• **Prompt**: An exact copy of every entry is needed, with the images left out.

• **The input**:
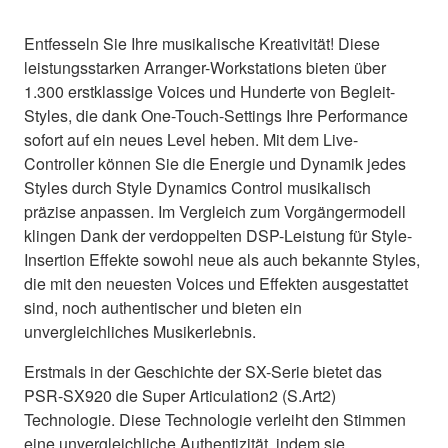
Entfesseln Sie Ihre musikalische Kreativität! Diese
leistungsstarken Arranger-Workstations bieten über
1.300 erstklassige Voices und Hunderte von Begleit-
Styles, die dank One-Touch-Settings Ihre Performance
sofort auf ein neues Level heben. Mit dem Live-
Controller können Sie die Energie und Dynamik jedes
Styles durch Style Dynamics Control musikalisch
präzise anpassen. Im Vergleich zum Vorgängermodell
klingen Dank der verdoppelten DSP-Leistung für Style-
Insertion Effekte sowohl neue als auch bekannte Styles,
die mit den neuesten Voices und Effekten ausgestattet
sind, noch authentischer und bieten ein
unvergleichliches Musikerlebnis.
Erstmals in der Geschichte der SX-Serie bietet das
PSR-SX920 die Super Articulation2 (S.Art2)
Technologie. Diese Technologie verleiht den Stimmen
eine unvergleichliche Authentizität, indem sie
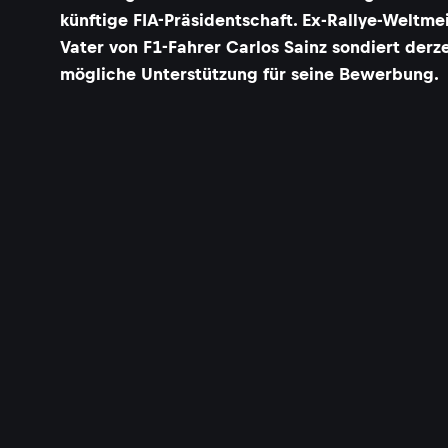
künftige FIA-Präsidentschaft. Ex-Rallye-Weltme
Vater von F1-Fahrer Carlos Sainz sondiert derze
mögliche Unterstützung für seine Bewerbung.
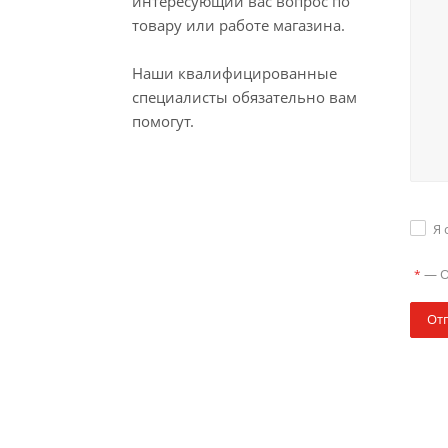
интересующий вас вопрос по
товару или работе магазина.
Наши квалифицированные
специалисты обязательно вам
помогут.
Я 
—
О
*
От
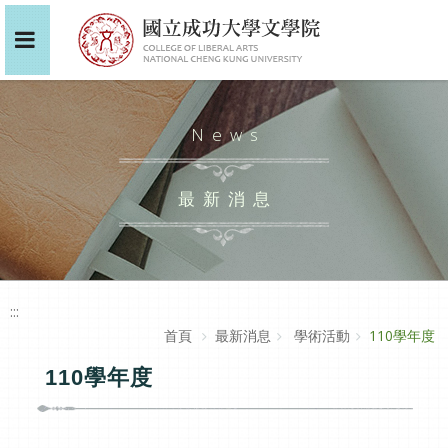
News
最新消息
:::
首頁
最新消息
學術活動
110學年度
110學年度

• **Completed exercise**:
Entfesseln Sie Ihre musikalische Kreativität! Diese
leistungsstarken Arranger-Workstations bieten über
1.300 erstklassige Voices und Hunderte von Begleit-
Styles, die dank One-Touch-Settings Ihre Performance
sofort auf ein neues Level heben. Mit dem Live-
Controller können Sie die Energie und Dynamik jedes
Styles durch Style Dynamics Control musikalisch
präzise anpassen. Im Vergleich zum Vorgängermodell
klingen Dank der verdoppelten DSP-Leistung für Style-
Insertion Effekte sowohl neue als auch bekannte Styles,
die mit den neuesten Voices und Effekten ausgestattet
sind, noch authentischer und bieten ein
unvergleichliches Musikerlebnis.
Erstmals in der Geschichte der SX-Serie bietet das
PSR-SX920 die Super Articulation2 (S.Art2)
Technologie. Diese Technologie verleiht den Stimmen
eine unvergleichliche Authentizität, indem sie
künftige FIA-Präsidentschaft. Ex-Rallye-Weltme
Vater von F1-Fahrer Carlos Sainz sondiert derze
mögliche Unterstützung für seine Bewerbung.
интересующий вас вопрос по
товару или работе магазина.
Наши квалифицированные
специалисты обязательно вам
помогут.
Я 
—
О
*
От
News
最新消息
:::
首頁
最新消息
學術活動
110學年度
110學年度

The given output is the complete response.